§ Request
Beneath this task are records; count how many lines include the string "quand" and answer with that number alone.

[Opening Task material section]

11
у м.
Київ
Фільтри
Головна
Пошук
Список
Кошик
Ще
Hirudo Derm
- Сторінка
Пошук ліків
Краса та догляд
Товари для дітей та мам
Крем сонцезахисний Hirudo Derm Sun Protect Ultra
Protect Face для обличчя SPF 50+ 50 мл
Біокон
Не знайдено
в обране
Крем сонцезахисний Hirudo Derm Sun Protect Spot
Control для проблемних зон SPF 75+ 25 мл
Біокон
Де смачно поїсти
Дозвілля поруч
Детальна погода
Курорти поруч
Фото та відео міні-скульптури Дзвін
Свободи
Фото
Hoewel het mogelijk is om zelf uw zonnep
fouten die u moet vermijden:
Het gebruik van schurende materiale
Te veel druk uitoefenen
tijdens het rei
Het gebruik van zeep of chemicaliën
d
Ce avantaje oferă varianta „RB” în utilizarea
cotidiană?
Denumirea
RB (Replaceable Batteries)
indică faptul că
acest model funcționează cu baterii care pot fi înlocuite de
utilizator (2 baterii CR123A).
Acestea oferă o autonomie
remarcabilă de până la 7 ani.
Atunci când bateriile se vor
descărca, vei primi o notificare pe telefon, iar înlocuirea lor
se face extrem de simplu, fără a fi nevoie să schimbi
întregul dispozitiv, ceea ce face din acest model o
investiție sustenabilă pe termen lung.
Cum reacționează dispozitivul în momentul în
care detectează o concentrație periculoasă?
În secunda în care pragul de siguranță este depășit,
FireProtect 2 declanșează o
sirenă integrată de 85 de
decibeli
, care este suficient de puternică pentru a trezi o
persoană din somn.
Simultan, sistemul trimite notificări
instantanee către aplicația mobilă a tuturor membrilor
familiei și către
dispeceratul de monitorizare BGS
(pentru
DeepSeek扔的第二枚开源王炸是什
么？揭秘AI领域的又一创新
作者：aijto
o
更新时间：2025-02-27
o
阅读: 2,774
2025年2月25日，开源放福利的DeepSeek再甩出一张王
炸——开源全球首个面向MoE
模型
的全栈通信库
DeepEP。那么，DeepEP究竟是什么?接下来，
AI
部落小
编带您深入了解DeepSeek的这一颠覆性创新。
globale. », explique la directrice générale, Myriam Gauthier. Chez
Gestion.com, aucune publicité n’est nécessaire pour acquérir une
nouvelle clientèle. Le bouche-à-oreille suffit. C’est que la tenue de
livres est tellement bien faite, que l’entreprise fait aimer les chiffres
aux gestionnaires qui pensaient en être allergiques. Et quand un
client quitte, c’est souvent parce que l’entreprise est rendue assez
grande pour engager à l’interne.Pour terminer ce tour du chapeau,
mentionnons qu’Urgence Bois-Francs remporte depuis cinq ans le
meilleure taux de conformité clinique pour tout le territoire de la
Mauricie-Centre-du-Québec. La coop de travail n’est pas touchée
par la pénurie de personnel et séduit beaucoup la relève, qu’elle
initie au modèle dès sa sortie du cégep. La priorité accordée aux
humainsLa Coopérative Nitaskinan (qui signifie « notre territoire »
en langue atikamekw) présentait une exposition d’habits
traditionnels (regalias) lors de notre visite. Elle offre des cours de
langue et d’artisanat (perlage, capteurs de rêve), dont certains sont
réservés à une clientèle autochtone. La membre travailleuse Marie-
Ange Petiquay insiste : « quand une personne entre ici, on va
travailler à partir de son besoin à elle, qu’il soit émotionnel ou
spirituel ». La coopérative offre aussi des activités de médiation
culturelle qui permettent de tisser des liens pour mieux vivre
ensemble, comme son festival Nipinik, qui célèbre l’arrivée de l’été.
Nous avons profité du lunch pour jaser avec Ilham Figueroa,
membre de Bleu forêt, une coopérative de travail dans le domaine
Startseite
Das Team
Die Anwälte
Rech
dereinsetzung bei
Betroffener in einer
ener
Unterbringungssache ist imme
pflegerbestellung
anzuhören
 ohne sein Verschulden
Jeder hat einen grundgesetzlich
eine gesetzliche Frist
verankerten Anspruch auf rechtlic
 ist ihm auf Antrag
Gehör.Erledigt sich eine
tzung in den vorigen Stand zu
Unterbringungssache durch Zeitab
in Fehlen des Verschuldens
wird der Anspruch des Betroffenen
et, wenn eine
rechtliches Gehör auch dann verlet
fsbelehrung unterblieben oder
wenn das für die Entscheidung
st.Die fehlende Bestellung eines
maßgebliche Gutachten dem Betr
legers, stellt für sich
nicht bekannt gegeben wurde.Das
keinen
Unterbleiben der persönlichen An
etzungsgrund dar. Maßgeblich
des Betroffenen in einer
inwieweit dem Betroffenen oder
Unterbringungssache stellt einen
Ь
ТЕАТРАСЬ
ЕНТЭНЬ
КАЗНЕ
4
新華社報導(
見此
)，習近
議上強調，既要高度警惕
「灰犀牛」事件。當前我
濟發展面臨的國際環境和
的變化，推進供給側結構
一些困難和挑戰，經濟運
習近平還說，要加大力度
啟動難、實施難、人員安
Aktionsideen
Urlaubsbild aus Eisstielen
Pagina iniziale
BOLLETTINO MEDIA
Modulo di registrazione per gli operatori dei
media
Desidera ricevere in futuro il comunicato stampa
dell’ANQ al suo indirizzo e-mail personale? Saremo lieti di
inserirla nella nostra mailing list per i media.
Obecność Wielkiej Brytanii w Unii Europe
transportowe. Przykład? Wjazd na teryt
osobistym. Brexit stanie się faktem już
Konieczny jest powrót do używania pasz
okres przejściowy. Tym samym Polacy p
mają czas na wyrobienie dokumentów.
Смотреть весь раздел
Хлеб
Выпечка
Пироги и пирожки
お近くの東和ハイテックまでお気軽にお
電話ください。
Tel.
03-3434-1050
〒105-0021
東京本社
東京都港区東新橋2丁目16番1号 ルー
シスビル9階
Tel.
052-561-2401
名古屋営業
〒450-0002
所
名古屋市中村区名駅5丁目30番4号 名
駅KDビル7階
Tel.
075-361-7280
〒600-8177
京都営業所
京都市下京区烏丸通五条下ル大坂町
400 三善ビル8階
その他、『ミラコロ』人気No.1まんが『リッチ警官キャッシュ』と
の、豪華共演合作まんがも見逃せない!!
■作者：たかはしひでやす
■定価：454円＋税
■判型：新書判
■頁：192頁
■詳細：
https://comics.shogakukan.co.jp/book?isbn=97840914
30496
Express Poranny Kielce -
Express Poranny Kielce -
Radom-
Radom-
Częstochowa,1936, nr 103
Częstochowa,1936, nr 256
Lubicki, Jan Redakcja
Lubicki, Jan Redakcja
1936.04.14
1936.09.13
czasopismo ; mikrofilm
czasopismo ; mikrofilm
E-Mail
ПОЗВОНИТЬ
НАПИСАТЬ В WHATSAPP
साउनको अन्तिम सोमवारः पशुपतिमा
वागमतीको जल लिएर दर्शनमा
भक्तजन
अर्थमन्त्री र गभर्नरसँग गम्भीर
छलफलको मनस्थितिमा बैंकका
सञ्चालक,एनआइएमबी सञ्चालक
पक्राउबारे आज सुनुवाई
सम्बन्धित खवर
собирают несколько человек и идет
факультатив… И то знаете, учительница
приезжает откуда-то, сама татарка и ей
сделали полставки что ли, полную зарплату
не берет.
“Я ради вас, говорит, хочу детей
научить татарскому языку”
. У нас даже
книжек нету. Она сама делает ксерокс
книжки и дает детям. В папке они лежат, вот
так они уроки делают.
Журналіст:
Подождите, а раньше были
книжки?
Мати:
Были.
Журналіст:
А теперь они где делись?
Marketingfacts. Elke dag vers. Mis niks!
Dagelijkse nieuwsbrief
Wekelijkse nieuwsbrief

[Closing Task material section]

§ Response to this exercise
2